The post opens by framing the core tension: learned world models are becoming capable of predicting long sequences of future observations in visual spaces, but the ability to plan through these models does not follow automatically from their predictive accuracy. As the post states, “having a powerful predictive model is not the same as being able to use it effectively for control/learning/planning.”

Why long-horizon planning breaks

The post identifies three distinct failure modes that compound as planning horizons grow.

The first is the exploding and vanishing gradient problem. When optimizing a sequence of actions by differentiating through a world model applied repeatedly to itself, the Jacobian conditioning scales exponentially with the horizon length. For earlier actions in the sequence, this means either vanishingly small gradients (the action has no effective learning signal) or exploding gradients (numerically unstable updates). The post notes that this is structurally identical to the backpropagation-through-time problem familiar from recurrent network training.

The second failure mode is a landscape problem. Short-horizon planning can often succeed with a greedy strategy — move toward the goal at each step. But as the post describes, longer tasks “are more likely to require non-greedy behavior: going around a wall, repositioning before pushing, backing up to take a better path.” The distance to goal along the optimal path is non-monotonic, and the resulting loss landscape contains bad local minima that greedy gradient descent gets stuck in. Simultaneously, the dimensionality of the search space grows linearly with the horizon.

The third failure mode is specific to deep learning-based world models that operate in high-dimensional learned latent spaces: gradients flowing through vision encoders are particularly brittle and can produce misleading signals when used to update actions.

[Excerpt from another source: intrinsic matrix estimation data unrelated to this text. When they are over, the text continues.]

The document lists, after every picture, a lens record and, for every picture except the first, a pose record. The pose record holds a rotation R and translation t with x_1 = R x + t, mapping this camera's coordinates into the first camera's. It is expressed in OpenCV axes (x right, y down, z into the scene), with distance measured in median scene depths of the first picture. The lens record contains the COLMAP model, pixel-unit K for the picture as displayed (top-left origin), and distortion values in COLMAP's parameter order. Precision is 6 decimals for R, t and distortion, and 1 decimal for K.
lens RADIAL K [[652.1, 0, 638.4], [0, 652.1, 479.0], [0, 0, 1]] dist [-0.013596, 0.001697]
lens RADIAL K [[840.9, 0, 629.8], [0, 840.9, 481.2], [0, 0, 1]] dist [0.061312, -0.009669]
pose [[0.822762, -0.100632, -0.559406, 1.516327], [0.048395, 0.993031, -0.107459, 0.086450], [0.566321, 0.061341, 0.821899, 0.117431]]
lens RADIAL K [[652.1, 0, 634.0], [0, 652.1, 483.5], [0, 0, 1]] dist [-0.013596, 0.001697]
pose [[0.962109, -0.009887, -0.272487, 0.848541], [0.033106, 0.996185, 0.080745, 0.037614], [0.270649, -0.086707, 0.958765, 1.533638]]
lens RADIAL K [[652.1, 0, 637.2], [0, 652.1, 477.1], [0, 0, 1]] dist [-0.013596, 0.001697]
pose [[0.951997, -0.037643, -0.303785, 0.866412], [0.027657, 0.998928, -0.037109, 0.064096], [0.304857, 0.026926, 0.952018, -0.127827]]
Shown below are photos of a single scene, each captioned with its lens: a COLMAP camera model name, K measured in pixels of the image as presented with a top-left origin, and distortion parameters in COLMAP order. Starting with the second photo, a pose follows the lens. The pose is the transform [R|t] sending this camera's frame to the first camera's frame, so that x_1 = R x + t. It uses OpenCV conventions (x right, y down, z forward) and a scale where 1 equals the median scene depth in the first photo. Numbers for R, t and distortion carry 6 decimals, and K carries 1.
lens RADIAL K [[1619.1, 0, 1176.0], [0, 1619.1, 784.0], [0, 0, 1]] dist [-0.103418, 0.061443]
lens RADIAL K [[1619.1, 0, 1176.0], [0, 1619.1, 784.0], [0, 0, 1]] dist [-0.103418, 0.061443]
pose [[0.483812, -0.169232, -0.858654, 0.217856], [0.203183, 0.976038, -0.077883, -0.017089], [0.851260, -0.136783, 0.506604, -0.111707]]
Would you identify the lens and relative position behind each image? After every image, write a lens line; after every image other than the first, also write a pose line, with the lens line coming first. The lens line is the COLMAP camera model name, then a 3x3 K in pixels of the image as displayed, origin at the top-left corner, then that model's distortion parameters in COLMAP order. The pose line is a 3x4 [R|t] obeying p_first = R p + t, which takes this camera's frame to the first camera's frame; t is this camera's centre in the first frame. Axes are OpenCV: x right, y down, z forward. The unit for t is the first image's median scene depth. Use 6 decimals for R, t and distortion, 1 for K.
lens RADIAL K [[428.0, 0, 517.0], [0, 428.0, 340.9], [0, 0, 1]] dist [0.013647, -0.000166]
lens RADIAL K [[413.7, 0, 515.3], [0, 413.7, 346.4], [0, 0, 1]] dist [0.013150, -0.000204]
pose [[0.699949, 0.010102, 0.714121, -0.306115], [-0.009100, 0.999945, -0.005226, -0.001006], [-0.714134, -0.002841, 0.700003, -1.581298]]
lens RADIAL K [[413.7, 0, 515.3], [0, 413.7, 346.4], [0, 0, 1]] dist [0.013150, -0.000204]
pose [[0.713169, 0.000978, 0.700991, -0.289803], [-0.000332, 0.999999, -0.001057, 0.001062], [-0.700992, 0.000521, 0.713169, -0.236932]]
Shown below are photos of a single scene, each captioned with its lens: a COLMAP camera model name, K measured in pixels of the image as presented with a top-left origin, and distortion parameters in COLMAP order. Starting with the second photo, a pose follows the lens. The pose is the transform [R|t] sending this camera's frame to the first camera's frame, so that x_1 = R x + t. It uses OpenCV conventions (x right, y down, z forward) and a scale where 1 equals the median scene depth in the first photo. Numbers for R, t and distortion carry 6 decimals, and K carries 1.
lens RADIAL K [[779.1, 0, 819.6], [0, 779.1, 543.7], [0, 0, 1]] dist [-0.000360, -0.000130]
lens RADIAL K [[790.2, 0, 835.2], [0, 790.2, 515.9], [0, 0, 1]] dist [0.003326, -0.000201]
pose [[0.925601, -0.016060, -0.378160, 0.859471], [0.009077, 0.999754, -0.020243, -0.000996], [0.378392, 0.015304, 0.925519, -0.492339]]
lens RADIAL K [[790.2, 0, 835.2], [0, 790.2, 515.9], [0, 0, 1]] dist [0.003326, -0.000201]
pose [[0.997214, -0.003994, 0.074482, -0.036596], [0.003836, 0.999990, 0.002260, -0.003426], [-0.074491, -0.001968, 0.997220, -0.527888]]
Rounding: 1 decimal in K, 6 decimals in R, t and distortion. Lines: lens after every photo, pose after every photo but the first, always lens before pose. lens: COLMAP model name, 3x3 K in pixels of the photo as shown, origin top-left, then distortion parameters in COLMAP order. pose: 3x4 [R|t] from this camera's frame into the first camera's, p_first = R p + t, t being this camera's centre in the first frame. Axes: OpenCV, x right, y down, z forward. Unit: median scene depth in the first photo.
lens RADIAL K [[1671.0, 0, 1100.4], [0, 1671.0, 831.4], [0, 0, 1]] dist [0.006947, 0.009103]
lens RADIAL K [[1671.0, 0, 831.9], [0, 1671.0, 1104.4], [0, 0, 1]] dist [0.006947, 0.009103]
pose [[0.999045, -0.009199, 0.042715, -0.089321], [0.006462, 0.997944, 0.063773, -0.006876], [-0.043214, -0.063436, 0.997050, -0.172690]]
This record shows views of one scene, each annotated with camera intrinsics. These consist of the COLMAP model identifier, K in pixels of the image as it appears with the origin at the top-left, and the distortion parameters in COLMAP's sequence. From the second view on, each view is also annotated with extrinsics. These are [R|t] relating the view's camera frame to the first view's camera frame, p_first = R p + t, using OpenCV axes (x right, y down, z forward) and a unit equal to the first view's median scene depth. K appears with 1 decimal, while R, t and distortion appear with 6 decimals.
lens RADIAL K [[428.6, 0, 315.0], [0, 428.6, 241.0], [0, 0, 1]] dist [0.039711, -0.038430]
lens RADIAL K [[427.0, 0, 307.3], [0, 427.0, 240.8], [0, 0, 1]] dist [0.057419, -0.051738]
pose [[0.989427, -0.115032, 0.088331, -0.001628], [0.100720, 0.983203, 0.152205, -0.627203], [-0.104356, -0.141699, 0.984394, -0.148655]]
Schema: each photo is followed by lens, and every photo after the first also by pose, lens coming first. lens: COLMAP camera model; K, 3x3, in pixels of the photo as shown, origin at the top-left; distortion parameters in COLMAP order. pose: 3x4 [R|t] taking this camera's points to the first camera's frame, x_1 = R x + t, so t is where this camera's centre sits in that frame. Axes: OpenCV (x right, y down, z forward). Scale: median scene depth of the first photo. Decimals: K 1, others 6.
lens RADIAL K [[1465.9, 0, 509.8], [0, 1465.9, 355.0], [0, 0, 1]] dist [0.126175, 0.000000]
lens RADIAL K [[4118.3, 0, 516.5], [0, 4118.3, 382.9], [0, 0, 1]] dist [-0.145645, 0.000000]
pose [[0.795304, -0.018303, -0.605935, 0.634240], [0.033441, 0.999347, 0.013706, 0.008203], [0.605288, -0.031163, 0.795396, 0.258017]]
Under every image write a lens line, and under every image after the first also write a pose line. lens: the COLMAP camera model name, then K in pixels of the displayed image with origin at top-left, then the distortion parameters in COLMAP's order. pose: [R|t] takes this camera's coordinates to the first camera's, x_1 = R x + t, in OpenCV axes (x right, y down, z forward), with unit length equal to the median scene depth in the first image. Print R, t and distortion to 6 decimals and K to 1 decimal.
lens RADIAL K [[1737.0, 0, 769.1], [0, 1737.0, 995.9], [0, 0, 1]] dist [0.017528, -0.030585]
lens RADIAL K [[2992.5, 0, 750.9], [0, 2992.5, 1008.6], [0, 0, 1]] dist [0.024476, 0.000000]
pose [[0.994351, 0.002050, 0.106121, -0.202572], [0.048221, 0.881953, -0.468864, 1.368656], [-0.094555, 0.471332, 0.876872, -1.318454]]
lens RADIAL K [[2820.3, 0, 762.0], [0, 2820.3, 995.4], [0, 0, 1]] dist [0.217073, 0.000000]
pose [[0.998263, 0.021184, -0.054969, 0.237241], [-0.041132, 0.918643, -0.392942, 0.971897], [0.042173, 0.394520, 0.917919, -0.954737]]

The GRASP solution: lifting, stochasticity, and reshaping

GRASP addresses the exploding gradient and local minima problems together through a technique called lifting, also described in planning literature as collocation. Instead of rolling out the trajectory sequentially and differentiating through the entire chain, the planner treats intermediate states as free variables to be jointly optimized alongside actions. The dynamics constraint — that each state must equal the world model applied to the previous state and action — becomes a soft penalty rather than a hard constraint enforced by sequential rollout.

The post describes two immediate benefits of this formulation. First, because each world model evaluation now depends only on local variables (adjacent state-action pairs), all time steps can be computed in parallel rather than sequentially. Second, the optimization landscape changes fundamentally: the lifted objective shares the same global minimizers as the original rollout objective, but its local behavior is different and more tractable.

The stochasticity component adds noise directly to the state iterates during optimization, providing a form of exploration that helps escape bad local minima without requiring discrete search. The gradient reshaping component addresses the vision model brittleness by separating the gradient signals through states from the gradient signals through actions, providing cleaner updates for action variables.

Demonstrated on visual control tasks

The post includes demonstrations on two tasks: BallNav and Push-T, both shown as animated GIFs in the blog. These are described as visual control problems where the world model operates in pixel or latent visual space. The post frames these as concrete evidence that the approach is practical, not merely theoretically motivated.

The broader claim is that GRASP makes gradient-based planning “much more robust” for long horizons specifically — the regime where prior methods break down. The post argues that as world models scale in capability, the planning bottleneck will become the limiting factor, and addressing it now is more tractable while models are still advancing than it will be once they plateau.

For robotics, dialogue systems, and any domain where the environment is represented as a learned visual model, the fragility of long-horizon gradient planning has been a practical constraint. GRASP’s approach — addressing the optimization geometry directly rather than switching to sampling-based methods — keeps gradient-based planning on the table for horizons where it was previously unreliable.